• _EXERCISE INPUTS_
[Start of Attachment]

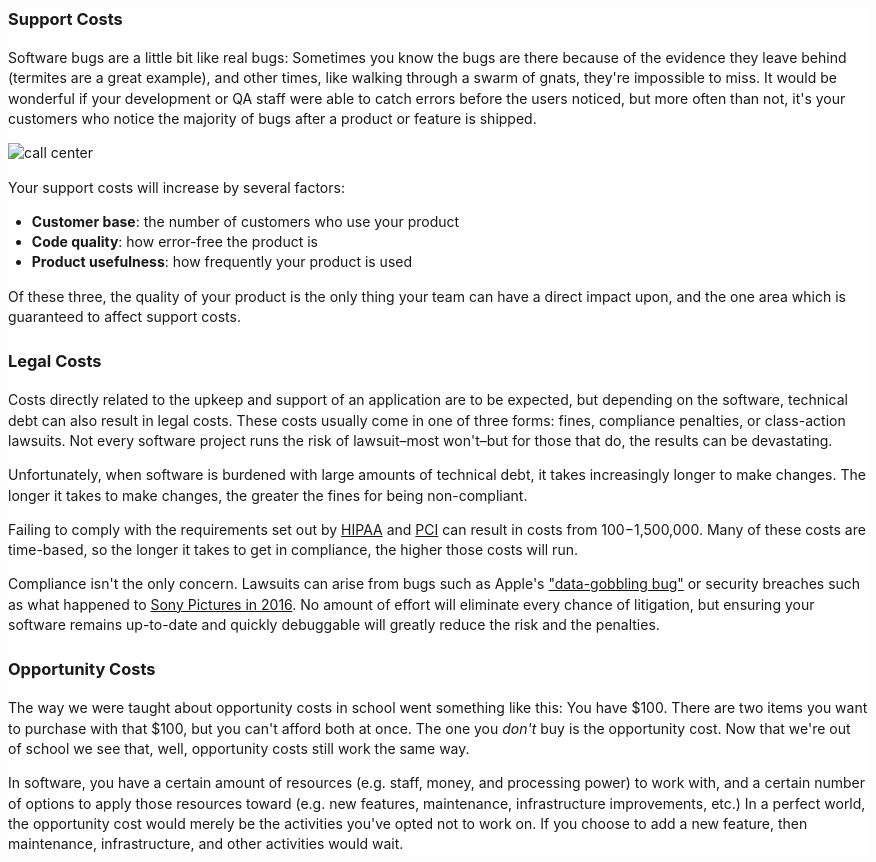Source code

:### Support Costs

Software bugs are a little bit like real bugs: Sometimes you know the bugs are there because of the evidence they leave behind (termites are a great example), and other times, like walking through a swarm of gnats, they're impossible to miss. It would be wonderful if your development or QA staff were able to catch errors before the users noticed, but more often than not, it's your customers who notice the majority of bugs after a product or feature is shipped.

<img src="//samuelmullen.com/images/high_cost_of_technical_debt/call_center.jpg" class="img-thumbnail img-responsive img-right" alt="call center" title="call center">

Your support costs will increase by several factors: 

* **Customer base**: the number of customers who use your product
* **Code quality**: how error-free the product is
* **Product usefulness**: how frequently your product is used

Of these three, the quality of your product is the only thing your team can have a direct impact upon, and the one area which is guaranteed to affect support costs.

### Legal Costs

Costs directly related to the upkeep and support of an application are to be expected, but depending on the software, technical debt can also result in legal costs. These costs usually come in one of three forms: fines, compliance penalties, or class-action lawsuits. Not every software project runs the risk of lawsuit–most won't–but for those that do, the results can be devastating.

Unfortunately, when software is burdened with large amounts of technical debt, it takes increasingly longer to make changes. The longer it takes to make changes, the greater the fines for being non-compliant.

Failing to comply with the requirements set out by [HIPAA](https://kb.iu.edu/d/ayzf) and [PCI](http://www.focusonpci.com/site/index.php/PCI-101/pci-noncompliant-consequences.html) can result in costs from $100-$1,500,000. Many of these costs are time-based, so the longer it takes to get in compliance, the higher those costs will run.

Compliance isn't the only concern. Lawsuits can arise from bugs such as Apple's ["data-gobbling bug"](https://www.engadget.com/2015/12/18/apple-is-being-sued-over-another-data-gobbling-bug/) or security breaches such as what happened to [Sony Pictures in 2016](http://deadline.com/2016/04/sony-hack-lawsuit-settlement-approved-class-action-1201732882/). No amount of effort will eliminate every chance of litigation, but ensuring your software remains up-to-date and quickly debuggable will greatly reduce the risk and the penalties.

### Opportunity Costs

The way we were taught about opportunity costs in school went something like this: You have $100. There are two items you want to purchase with that $100, but you can't afford both at once. The one you *don't* buy is the opportunity cost. Now that we're out of school we see that, well, opportunity costs still work the same way.

In software, you have a certain amount of resources (e.g. staff, money, and processing power) to work with, and a certain number of options to apply those resources toward (e.g. new features, maintenance, infrastructure improvements, etc.) In a perfect world, the opportunity cost would merely be the activities you've opted not to work on. If you choose to add a new feature, then maintenance, infrastructure, and other activities would wait.
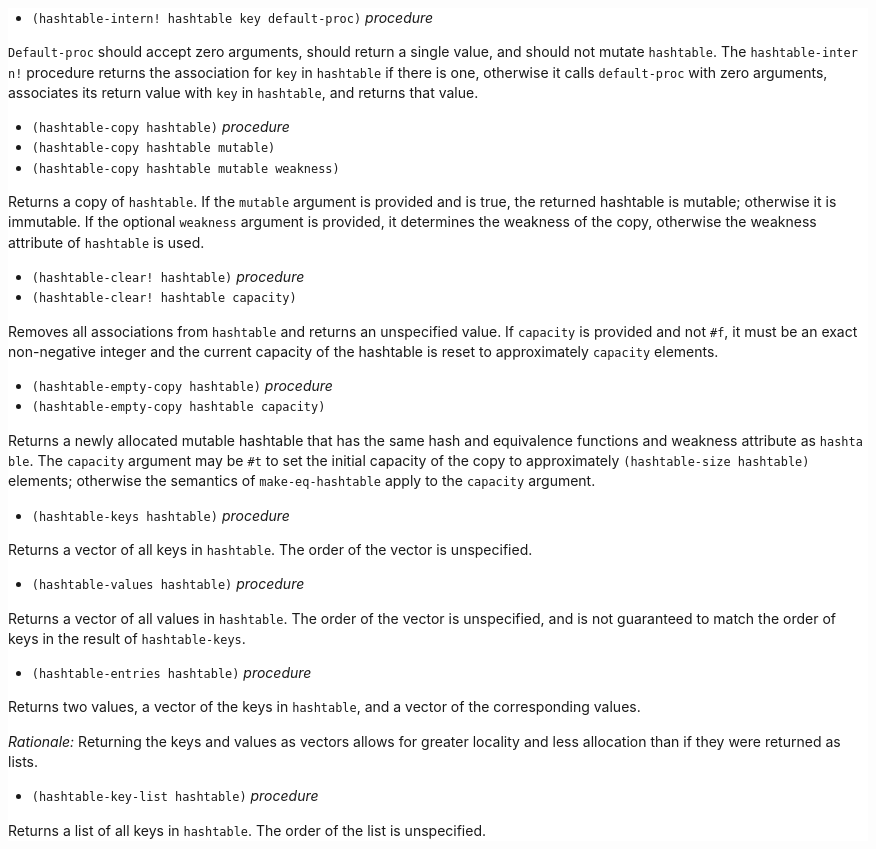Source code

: - `(hashtable-intern! hashtable key default-proc)` *procedure*

`Default-proc` should accept zero arguments, should return a single
value, and should not mutate `hashtable`.  The `hashtable-intern!`
procedure returns the association for `key` in `hashtable` if there is
one, otherwise it calls `default-proc` with zero arguments, associates
its return value with `key` in `hashtable`, and returns that value.

- `(hashtable-copy hashtable)` *procedure*
- `(hashtable-copy hashtable mutable)`
- `(hashtable-copy hashtable mutable weakness)`

Returns a copy of `hashtable`.  If the `mutable` argument is provided
and is true, the returned hashtable is mutable; otherwise it is
immutable.  If the optional `weakness` argument is provided, it
determines the weakness of the copy, otherwise the weakness attribute
of `hashtable` is used.

- `(hashtable-clear! hashtable)` *procedure*
- `(hashtable-clear! hashtable capacity)`

Removes all associations from `hashtable` and returns an unspecified
value.  If `capacity` is provided and not `#f`, it must be an exact
non-negative integer and the current capacity of the hashtable is
reset to approximately `capacity` elements.

- `(hashtable-empty-copy hashtable)` *procedure*
- `(hashtable-empty-copy hashtable capacity)`

Returns a newly allocated mutable hashtable that has the same hash and
equivalence functions and weakness attribute as `hashtable`.  The
`capacity` argument may be `#t` to set the initial capacity of the
copy to approximately `(hashtable-size hashtable)` elements; otherwise
the semantics of `make-eq-hashtable` apply to the `capacity` argument.

- `(hashtable-keys hashtable)` *procedure*

Returns a vector of all keys in `hashtable`.  The order of the vector
is unspecified.

- `(hashtable-values hashtable)` *procedure*

Returns a vector of all values in `hashtable`.  The order of the
vector is unspecified, and is not guaranteed to match the order of
keys in the result of `hashtable-keys`.

- `(hashtable-entries hashtable)` *procedure*

Returns two values, a vector of the keys in `hashtable`, and a vector
of the corresponding values.

*Rationale:* Returning the keys and values as vectors allows for
greater locality and less allocation than if they were returned as
lists.

- `(hashtable-key-list hashtable)` *procedure*

Returns a list of all keys in `hashtable`.  The order of the list is
unspecified.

[End of Attachment]

• _YOUR ASSIGNMENT_
Where the data above reaches the line holding "### Legal Costs", begin printing, and stop after the line holding "Failing to comply". Each line must be reproduced exactly, with nothing else added.

• _SOLUTION_
### Legal Costs

Costs directly related to the upkeep and support of an application are to be expected, but depending on the software, technical debt can also result in legal costs. These costs usually come in one of three forms: fines, compliance penalties, or class-action lawsuits. Not every software project runs the risk of lawsuit–most won't–but for those that do, the results can be devastating.

Unfortunately, when software is burdened with large amounts of technical debt, it takes increasingly longer to make changes. The longer it takes to make changes, the greater the fines for being non-compliant.

Failing to comply with the requirements set out by [HIPAA](https://kb.iu.edu/d/ayzf) and [PCI](http://www.focusonpci.com/site/index.php/PCI-101/pci-noncompliant-consequences.html) can result in costs from $100-$1,500,000. Many of these costs are time-based, so the longer it takes to get in compliance, the higher those costs will run.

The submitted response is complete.